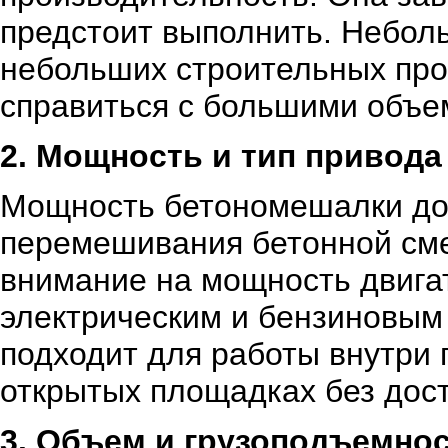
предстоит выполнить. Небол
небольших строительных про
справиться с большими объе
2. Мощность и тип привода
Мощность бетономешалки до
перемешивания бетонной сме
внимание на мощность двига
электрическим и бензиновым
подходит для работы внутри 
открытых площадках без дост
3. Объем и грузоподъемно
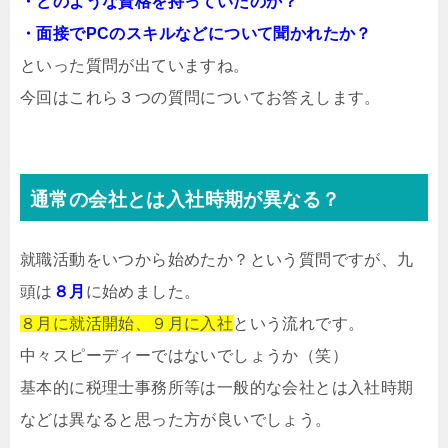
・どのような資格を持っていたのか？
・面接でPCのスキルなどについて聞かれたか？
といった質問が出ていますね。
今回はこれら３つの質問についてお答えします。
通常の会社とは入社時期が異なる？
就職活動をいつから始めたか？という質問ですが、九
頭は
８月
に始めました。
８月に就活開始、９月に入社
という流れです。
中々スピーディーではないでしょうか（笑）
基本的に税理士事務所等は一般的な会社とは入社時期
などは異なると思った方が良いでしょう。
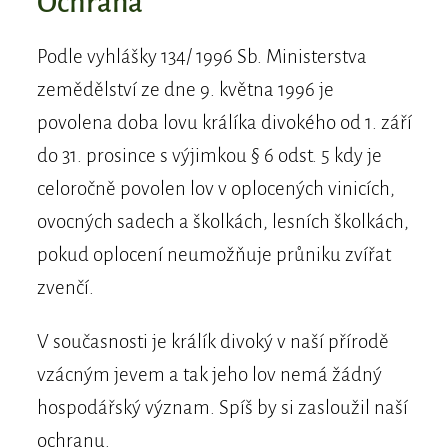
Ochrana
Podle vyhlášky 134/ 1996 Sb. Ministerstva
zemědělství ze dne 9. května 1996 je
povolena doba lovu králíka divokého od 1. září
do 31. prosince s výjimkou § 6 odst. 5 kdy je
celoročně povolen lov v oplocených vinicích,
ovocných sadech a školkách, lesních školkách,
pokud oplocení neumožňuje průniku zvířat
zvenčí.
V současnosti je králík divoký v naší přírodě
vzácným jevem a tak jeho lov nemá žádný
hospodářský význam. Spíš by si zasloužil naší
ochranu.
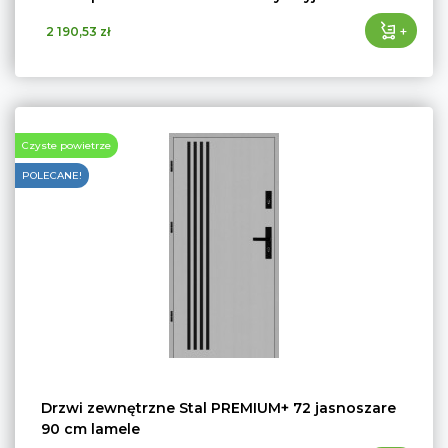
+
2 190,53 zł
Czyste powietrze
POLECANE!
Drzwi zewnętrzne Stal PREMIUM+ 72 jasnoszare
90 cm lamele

--

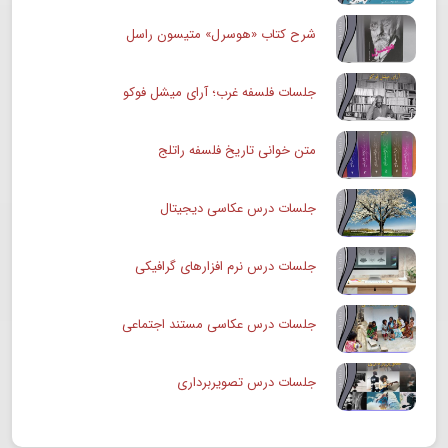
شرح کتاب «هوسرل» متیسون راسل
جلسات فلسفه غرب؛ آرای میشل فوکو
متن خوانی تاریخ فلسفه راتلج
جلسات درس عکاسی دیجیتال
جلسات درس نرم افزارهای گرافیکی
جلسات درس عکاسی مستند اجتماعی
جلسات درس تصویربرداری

[Exercise requirements] Each line holding "naší" in the records should be copied out.

[Expected answer]
V současnosti je králík divoký v naší přírodě
hospodářský význam. Spíš by si zasloužil naší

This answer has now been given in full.